[Text]
#####

Spotify provides endless playlists for greater discovery, and the glorious but illegal mix tapes we all made each other can be created, not by spending a whole afternoon with a double tape deck, but in a few minutes on the streaming service and then shared with dozens of friends.
Iverson is worried about the quality of music on these services. He starts talking about: Muzak. “Muzak was conceived by Maj. Gen. George Owen Squier—a prolific inventor whose other credits include telephone multiplexing and the US Air Force. Squier guessed, apparently correctly, that many people wanted to be surrounded by innocuous music more or less all the time. However, Muzak was a specific business model for a certain market, requiring oversight and investment by the purchaser. Spotify has refined that process further, with mood-music playlists to suit any occasion that anybody can access at any time, sometimes generated by algorithm.”
This is quite the slight on the thousands of acts on Spotify who sound brilliant. We at Supajam listen to thousands of songs every year and have never noticed a decline in quality from the past. Muzak is on it, everything is on it, it’s all forms and bases.
There are, of course, problems. The practice of listening to an album is falling away. When you had to drop a needle, it was easier just to let the filler tracks on an LP play out. Now you can just create a playlist or skip the bad stuff, but to be fair this was the same for CDs and is not a new problem. Your scribe went to university with a chap who had a sticker on all of his CDs listing the good tracks to programme into the player.

#####

[Information provided]
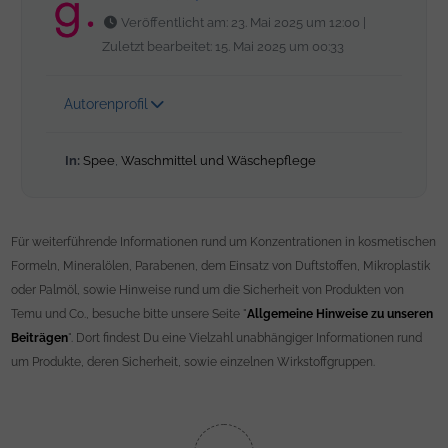
Veröffentlicht am: 23. Mai 2025 um 12:00 |
Zuletzt bearbeitet: 15. Mai 2025 um 00:33
Autorenprofil
In:
Spee
,
Waschmittel und Wäschepflege
Für weiterführende Informationen rund um Konzentrationen in kosmetischen
Formeln, Mineralölen, Parabenen, dem Einsatz von Duftstoffen, Mikroplastik
oder Palmöl, sowie Hinweise rund um die Sicherheit von Produkten von
Temu und Co., besuche bitte unsere Seite "
Allgemeine Hinweise zu unseren
Beiträgen
". Dort findest Du eine Vielzahl unabhängiger Informationen rund
um Produkte, deren Sicherheit, sowie einzelnen Wirkstoffgruppen.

#####

[Work instruction] Extend the article on music streaming, beginning right after its final sentence. The items come from a different source than the article on music streaming.

[Answer box]
A bigger problem with streaming services is where’s the money going? The cost of an album for us each per month, and we listen to hundreds of songs. How is anyone getting paid? This is a problem, we’re not denying it, and the system needs reform, but in the context of this article Iverson himself reminds us most people never got paid in the music industry anyway:
“Consider as urbane a product as the 1959 album Kind of Blue by Miles Davis, generally held to be a flawless masterpiece. The luminous sidemen on Kind of Blue—Cannonball Adderley, John Coltrane, Bill Evans, Paul Chambers, and Jimmy Cobb—were paid union scale for each of the two sessions; since Cobb was a drummer, they tossed him a few extra bucks for cartage. A receipt for the second session lists Cobb’s earnings that day as $66.67… One would think that a musician who was vital to the success of the best-selling jazz album of all time—Cobb’s superb, unique swinging beat is heard on almost every second of Kind of Blue—would not need to spend his sunset years worrying about money, but Cobb had to run a GoFundMe for medical expenses in early 2020, before dying in May of that year.”
But there is a final, huge problem, and it brings us back to the Vatican controlling access. If you don’t own physical copies of the music, you don’t her permanent access to the music. Streaming users are at the whims of the owners of the services and the music to pull or publish their music as they see fit. Your scribe has a large collection of CDs which contain music never seen on streaming services, and if Spotify were to collapse, if streaming were to end, all our access would vanish and are ancient relics would be all we have left.
Iverson is right when he says the music industry as we know it has ended. But the music industry itself hasn’t, it will evolve, create new structures, and find a way. People like making money, they will not stop now. Change will come. Streaming is at a mid-point in its evolution. There are big questions for musicians – such as being paid – and for users – such as maintaining access – but if the question is “Is it really better for listeners?” We have to answer an emphatic yes.